A few months ago, while I was at my cousin's church, a visiting pastor's wife approached me. She knew my family that attended there and had overheard that I was newly engaged, so she came over to congratulate me. Soon we were in conversation and talking about my soon-to-be-husband. When I told her that he was in the Army and serving in Iraq, her face immediately softened. She took my hand and said, I have a story to tell you... she proceeded to tell me a story of a small country town during World War II...and the strength of the women in that town. There was a book written about their legacy and the legacy of the soldiers they were waiting for at home. Their soldiers, gone to war, were blessed to have such faithful, godly women in their lives. Each morning, these ladies met at the townhall for prayer. They gathered in a circle and together prayed aloud Psalm 91 over each and every loved soldier... Jesus was faithful to intercede, and God was faithful to hear their cries. That town, was the only town in their state to leave a legacy like they did...when the war ended and the women tied their yellow ribbons around the "Old Oak Tree", EACH and EVERY soldier came home. There were NO casualties from that town. God Almighty, our Defender and Protector, heard every prayer from the lips of those faithful women and kept each soldier safely in His shadow. I pray that I would be reminded and convicted to remember this story and not only faithfully pray for our troops, but to claim the Lord's peace and TRUST that my soldier and all those I love will find shelter in His wings...

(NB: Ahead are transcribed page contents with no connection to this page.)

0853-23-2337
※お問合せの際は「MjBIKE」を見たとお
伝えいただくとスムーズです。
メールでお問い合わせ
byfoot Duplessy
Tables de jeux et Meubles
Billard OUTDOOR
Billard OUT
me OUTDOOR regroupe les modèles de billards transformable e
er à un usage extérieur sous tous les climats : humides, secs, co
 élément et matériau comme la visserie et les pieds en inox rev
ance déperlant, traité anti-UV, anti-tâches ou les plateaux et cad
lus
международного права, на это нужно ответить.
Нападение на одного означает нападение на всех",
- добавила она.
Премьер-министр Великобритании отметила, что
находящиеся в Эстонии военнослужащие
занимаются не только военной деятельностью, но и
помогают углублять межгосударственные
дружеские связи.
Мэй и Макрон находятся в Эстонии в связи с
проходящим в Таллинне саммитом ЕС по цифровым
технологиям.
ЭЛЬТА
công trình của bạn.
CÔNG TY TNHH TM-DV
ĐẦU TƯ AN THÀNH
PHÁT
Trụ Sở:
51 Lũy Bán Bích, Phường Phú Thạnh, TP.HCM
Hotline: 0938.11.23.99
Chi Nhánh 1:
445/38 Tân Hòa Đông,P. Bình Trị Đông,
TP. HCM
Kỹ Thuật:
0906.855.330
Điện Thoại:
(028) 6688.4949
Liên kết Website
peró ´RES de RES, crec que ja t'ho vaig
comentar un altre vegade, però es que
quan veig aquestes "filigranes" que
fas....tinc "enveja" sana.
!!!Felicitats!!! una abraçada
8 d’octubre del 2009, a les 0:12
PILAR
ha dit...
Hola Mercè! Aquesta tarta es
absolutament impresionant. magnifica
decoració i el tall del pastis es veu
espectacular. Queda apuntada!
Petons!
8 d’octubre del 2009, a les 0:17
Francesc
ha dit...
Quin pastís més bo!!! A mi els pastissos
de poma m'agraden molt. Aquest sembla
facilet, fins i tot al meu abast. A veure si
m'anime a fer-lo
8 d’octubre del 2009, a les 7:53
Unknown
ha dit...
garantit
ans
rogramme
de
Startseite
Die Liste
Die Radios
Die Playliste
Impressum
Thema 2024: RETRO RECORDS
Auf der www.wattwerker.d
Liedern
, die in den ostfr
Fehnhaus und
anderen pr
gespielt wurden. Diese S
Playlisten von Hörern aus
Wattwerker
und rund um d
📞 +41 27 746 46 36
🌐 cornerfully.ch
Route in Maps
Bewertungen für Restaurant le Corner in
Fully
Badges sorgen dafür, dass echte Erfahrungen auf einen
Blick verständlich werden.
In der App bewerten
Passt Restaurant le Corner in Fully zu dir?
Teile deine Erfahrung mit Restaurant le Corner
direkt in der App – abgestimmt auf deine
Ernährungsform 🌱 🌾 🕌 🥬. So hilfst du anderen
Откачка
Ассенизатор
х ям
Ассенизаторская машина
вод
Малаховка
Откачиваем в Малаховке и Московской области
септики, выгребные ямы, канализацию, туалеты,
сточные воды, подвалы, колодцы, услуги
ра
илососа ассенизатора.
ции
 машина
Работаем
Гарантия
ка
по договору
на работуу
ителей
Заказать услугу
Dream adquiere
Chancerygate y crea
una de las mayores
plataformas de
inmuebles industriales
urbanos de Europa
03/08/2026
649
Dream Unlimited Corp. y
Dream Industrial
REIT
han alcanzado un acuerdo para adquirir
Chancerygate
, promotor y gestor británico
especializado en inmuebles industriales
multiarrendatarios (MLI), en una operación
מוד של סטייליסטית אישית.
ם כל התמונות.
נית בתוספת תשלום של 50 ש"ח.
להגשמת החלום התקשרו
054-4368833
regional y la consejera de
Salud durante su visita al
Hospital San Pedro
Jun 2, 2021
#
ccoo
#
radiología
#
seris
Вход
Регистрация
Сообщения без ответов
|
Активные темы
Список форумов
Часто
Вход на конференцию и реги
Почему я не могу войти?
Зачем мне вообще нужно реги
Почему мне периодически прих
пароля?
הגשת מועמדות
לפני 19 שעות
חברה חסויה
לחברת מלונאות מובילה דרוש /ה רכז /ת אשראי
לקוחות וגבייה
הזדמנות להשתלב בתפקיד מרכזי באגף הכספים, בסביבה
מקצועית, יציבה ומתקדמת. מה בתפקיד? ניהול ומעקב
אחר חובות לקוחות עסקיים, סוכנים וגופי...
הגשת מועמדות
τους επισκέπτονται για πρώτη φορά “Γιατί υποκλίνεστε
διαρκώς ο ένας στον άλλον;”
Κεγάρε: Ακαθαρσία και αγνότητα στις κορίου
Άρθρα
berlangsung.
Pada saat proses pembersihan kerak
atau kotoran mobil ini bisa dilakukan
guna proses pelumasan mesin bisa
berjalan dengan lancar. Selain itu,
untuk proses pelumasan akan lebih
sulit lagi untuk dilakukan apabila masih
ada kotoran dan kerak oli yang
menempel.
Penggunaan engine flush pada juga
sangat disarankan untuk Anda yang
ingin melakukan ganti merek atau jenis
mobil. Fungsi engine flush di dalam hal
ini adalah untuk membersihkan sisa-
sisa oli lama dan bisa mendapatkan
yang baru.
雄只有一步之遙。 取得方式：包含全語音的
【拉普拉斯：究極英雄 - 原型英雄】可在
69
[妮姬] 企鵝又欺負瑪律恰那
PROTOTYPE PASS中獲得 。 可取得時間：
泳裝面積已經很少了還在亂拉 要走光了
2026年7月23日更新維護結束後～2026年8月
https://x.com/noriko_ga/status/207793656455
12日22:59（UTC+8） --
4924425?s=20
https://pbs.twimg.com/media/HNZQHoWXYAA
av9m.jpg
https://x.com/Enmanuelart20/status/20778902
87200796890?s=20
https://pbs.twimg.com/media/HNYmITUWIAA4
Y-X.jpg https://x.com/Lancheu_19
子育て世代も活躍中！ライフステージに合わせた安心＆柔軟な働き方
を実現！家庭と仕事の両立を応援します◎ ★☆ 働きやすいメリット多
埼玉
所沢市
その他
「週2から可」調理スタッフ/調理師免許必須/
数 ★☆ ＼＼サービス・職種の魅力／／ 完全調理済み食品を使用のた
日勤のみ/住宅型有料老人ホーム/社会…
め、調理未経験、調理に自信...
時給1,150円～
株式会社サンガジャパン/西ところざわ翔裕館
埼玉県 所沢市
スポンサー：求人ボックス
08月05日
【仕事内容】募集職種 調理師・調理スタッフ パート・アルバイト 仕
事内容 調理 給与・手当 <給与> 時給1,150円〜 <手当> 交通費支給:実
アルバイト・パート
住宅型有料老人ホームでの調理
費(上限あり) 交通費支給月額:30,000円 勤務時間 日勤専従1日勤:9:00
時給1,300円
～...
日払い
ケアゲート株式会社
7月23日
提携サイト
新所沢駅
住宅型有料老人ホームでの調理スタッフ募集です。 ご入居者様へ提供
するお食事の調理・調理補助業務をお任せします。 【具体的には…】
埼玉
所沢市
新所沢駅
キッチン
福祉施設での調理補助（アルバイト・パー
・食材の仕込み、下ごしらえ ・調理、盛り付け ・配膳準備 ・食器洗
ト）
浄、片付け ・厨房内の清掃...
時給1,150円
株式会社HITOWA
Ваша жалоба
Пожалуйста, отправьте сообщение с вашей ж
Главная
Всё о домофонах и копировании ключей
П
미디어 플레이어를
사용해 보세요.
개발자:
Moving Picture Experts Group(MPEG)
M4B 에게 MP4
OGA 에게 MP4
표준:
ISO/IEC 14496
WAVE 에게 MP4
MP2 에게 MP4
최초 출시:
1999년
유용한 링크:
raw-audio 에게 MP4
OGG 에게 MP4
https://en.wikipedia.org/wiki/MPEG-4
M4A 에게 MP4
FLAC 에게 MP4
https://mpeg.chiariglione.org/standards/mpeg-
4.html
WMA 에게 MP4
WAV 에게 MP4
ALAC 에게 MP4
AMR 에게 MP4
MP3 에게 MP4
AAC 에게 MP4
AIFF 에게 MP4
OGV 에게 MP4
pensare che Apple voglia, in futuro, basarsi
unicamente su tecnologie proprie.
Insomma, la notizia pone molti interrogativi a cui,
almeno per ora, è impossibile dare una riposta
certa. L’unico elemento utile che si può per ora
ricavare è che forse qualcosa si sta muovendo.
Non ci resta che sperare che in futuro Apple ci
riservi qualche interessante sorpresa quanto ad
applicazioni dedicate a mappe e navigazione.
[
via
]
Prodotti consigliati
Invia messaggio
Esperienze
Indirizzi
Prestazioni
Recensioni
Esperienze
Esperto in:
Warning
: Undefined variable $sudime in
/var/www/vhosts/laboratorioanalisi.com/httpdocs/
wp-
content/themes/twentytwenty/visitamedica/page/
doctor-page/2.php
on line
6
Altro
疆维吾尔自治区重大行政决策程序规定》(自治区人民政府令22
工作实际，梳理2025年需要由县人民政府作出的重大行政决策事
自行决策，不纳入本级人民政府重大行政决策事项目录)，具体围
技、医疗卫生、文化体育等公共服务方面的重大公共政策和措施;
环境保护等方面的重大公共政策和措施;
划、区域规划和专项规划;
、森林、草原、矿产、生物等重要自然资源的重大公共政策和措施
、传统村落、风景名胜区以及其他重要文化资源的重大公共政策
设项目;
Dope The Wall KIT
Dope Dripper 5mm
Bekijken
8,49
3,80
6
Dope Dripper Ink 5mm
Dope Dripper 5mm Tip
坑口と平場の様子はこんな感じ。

Saturday, November 15, 2008

Red Flags at the Lake House

I am sitting in my livingroom with a cozy fire gently glowing, watching "The Lakehouse"....it occurs to me that though the plot impossible, it reflects so much of how life feels at the moment. Love letters through a mailbox. Two worlds entirely apart. A lake to separate them, yet bring them together. A hope of life to come. It seems so strange to be an entire world away, to wake up when he is eating dinner, to fall asleep at his alarm. An ocean, a continent, a desert. So many things that keep us so far apart. Still, my heart is eternally tied to his, our lives meant to intertwine. Love letters through a mailbox...a facebook account, a webcam conversation absent of a headset. Sometimes I think I can't remember what "us" felt like before the deployment. I can't remember a conversation that didn't entail wishful thinking or didn't end with the word "soon", but rather now, five minutes, tomorrow... Being an Army fiance is a wonderful blessing I wouldn't trade for anything. Not for an 8 to 5 job, a suit and tie, a saturday night date, a tuesday dinner, a cell phone number to call... loving a soldier takes a strong heart. Waiting for the next 20 minute phone call, going to sleep without a goodnight. Loving a soldier is feeling so proud your heart is going to explode. Seeing him in ACUs and falling inlove all over again. Waiting an entire year just to say hello to HIM. Loving a soldier is worth every red flag on the mailbox, every crossed off day, every second of the 8 hour time difference. Loving a soldier is everything. even if for a while, you live at the lakehouse....

Friday, November 14, 2008

Peppermint Tea

...5 months, 3 days.... time that has lapsed since I held my soldier in my arms. On one hand, 5 months isn't so significant. Two seasons come and gone in a flash, summer vacation complete, a fifth semester commencing. On the other..5 months equals one semester of college; nearly two, three major holidays, my birthday, our anniversary, a wedding half-way planned, and ten boxes of peppermint tea. Oh the moments those 5 months have held. Some joyous; a trip to Texas, presents from Iraq, treasured love letters, a best friend's wedding, the arrival of a friend's beautiful baby girl... others more trials than memories; a never-ending battle of faulty Iraq internet connection, broken webcams, sleepless nights, hooah moments marked by tears, a stressful job, a schedule with no freedom, a life without my other half...but yet amidst the joy and trials, one thing remains. Love. not just any simple love, but unconditional perfect love. The love of a Savior whose arms are always open, whose hands are always strong enough, whose heart is always gentle. My Savior, my Friend, My Dad. For every moment I've felt alone, He has held me close. Every fear, He has promised comfort and perfect peace. Every sleepless night, He was always by my side. For every hooah and every sip of peppermint tea.